У Стругацких между строк читается ещё один вопрос: а может ли ход цивилизации быть понят и переделан с помощью теоретических формул? Здесь опять следует вспомнить скептицизм Герцена: «Каждое дело идёт не по законам отвлечённой логики, а сложным процессом эмбриогении… Где лежит необходимость, чтобы будущее разыгрывало нами придуманную программу? Если бы человечество шло прямо к какому-нибудь результату, тогда истории не было бы… Отчего верить в бога смешно, а верить в человечество не смешно; верить в царство небесное глупо, а верить в земные утопии — умно… утратив рай на небе, верим в пришествие рая земного и хвастаемся этим». Здесь материалист Герцен неожиданно подходит к православному мироощущению, отрицающему «разумность и благость исторического процесса, идущего к осуществлению верховного блага» (Бердяев). Сейчас социальная практика всё более убеждает, что цивилизация, по крайней мере, в её нынешнем понимании, зашла в огромный и крайне опасный тупик. И всё же ход истории подчинён законам, но, во-первых, эти законы во много крат сложнее примитивных схем, которыми их пытаются описать, во-вторых, они определены сложнейшими психическими процессами больших масс с огромной долей иррациональности, в-третьих, они амбивалентны, т. е. направлены одновременно во благо и во зло, и нужно научиться направлять их во благо, а для этого сначала хотя бы понять, что такое благо, ибо далеко не всё, что принято считать благом, является таковым…

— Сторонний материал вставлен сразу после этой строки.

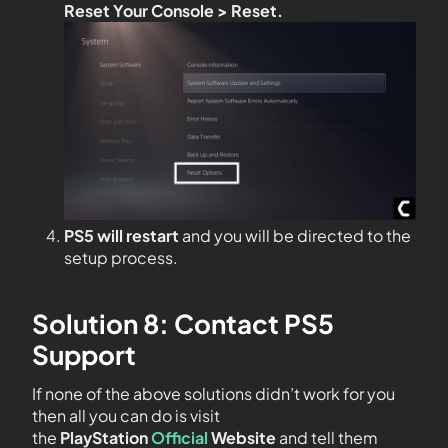
Reset Your Console > Reset.
PS5 will restart
and you will be directed to the
setup process.
Solution 8: Contact PS5
Support
If none of the above solutions didn’t work for you
then all you can do is visit
the
PlayStation
Official
Website
and tell them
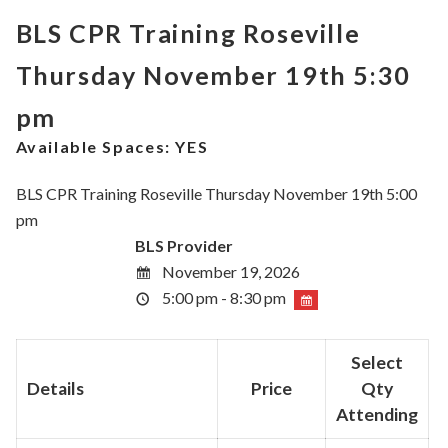
BLS CPR Training Roseville
Thursday November 19th 5:30
pm
Available Spaces:
YES
BLS CPR Training Roseville Thursday November 19th 5:00
pm
BLS Provider
November 19, 2026
5:00 pm - 8:30 pm
Select
Details
Price
Qty
Attending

Вернёмся к сюжету. Сначала землянам вообще запрещено было вмешиваться в события на планете, даже если прямо на глазах кого-нибудь режут на куски. Но по мере усиления террора руководство эксперимента решает спасать жизни выдающихся интеллектуалов планеты, чтобы обеспечить этой планете будущее, которое без интеллекта невозможно. Спасение разрешается путём подкупа, шантажа, даже драки, но без убийств и увечий. Для подкупа дон Румата Эсторский снабжён неким «полевым синтезатором типа Мидас», который любой мусор, например опилки, превращает в золотые монеты высочайшей пробы с профилем «Пица Шестого, короля Арканарского». Румате удалось многое сделать для спасения представителей культуры Арканара, но далеко не всё: многие были уничтожены или спились и опустились.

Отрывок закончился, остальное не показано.